> **Ejercicio 1**: Reproduce palabra por palabra el fragmento completo sobre la película de Wyler.

── Fragmento seleccionado ──

Sabemos también que es un extraño visto por los aldeanos como un bicho raro, llamando la atención su indumentaria, precisamente su sombrero. Un paisano llega a recogerle tras el largo viaje y le mira con desafío: ambos son de considerable altura, dos grandullones cara a cara.

Se encuentran con otro ganapán corpulento que les hace burla: mal asunto. Y el recién llegado besa apasionadamente a una joven mientras su receptor le mira fríamente, de forma bien distinta a otra joven que está en una casita.

El ganapán corpulento, vago, haragán, juega con un cuchillo peligrosamente mientras vemos, en plano abierto pero jugando con la profundidad de campo el maestro Wyler, como se va acercando el carricoche del recién llegado y su dama y sabemos que algo va a pasar.

Aunque esos primeros minutos se hallaran privados de sonido, la presentación de los personajes seguiría siendo perfecta, inteligible por completo, diáfana.

Claro que nos perderíamos, sin sonido, la estupenda composición de Jerome Moross y los acertadísimos títulos de Saul Bass perderían parte de su encanto.

Wyler extrae de todos su mejor esencia, como lo hace constantemente con el director de fotografía, en este caso Franz Planer que se luce tanto en los bellísimos exteriores como en los difíciles interiores.

───
── Datos para examinar ──

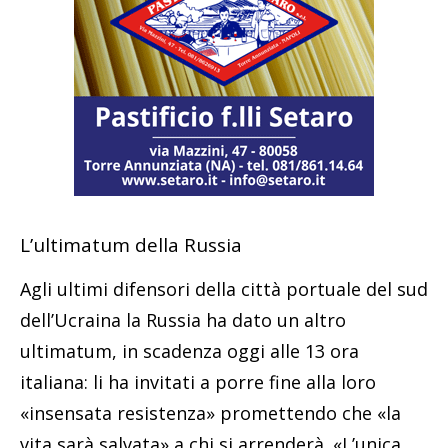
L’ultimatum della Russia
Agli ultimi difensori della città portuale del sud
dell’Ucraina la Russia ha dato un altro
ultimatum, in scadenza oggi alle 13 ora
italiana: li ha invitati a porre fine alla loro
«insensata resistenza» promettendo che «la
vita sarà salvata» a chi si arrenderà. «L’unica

───
── Datos para examinar ──

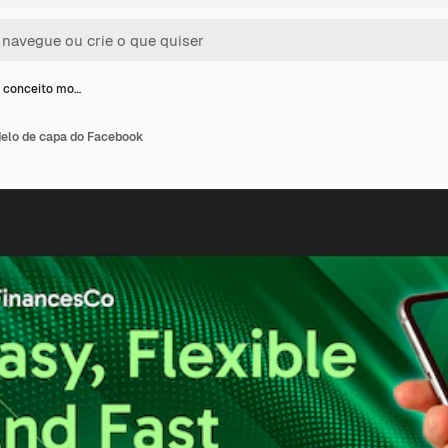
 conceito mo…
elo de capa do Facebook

───

> **Ejercicio 2**: Cita tal cual las líneas del listado que empiezan en la que contiene "L’ultimatum della Russia" y terminan en la que contiene "chi si arrenderà.", ambas incluidas.

> **Resultado esperado 1**:
Sabemos también que es un extraño visto por los aldeanos como un bicho raro, llamando la atención su indumentaria, precisamente su sombrero. Un paisano llega a recogerle tras el largo viaje y le mira con desafío: ambos son de considerable altura, dos grandullones cara a cara.

Se encuentran con otro ganapán corpulento que les hace burla: mal asunto. Y el recién llegado besa apasionadamente a una joven mientras su receptor le mira fríamente, de forma bien distinta a otra joven que está en una casita.

El ganapán corpulento, vago, haragán, juega con un cuchillo peligrosamente mientras vemos, en plano abierto pero jugando con la profundidad de campo el maestro Wyler, como se va acercando el carricoche del recién llegado y su dama y sabemos que algo va a pasar.

Aunque esos primeros minutos se hallaran privados de sonido, la presentación de los personajes seguiría siendo perfecta, inteligible por completo, diáfana.

Claro que nos perderíamos, sin sonido, la estupenda composición de Jerome Moross y los acertadísimos títulos de Saul Bass perderían parte de su encanto.

Wyler extrae de todos su mejor esencia, como lo hace constantemente con el director de fotografía, en este caso Franz Planer que se luce tanto en los bellísimos exteriores como en los difíciles interiores.

> **Resultado esperado 2**:
L’ultimatum della Russia
Agli ultimi difensori della città portuale del sud
dell’Ucraina la Russia ha dato un altro
ultimatum, in scadenza oggi alle 13 ora
italiana: li ha invitati a porre fine alla loro
«insensata resistenza» promettendo che «la
vita sarà salvata» a chi si arrenderà. «L’unica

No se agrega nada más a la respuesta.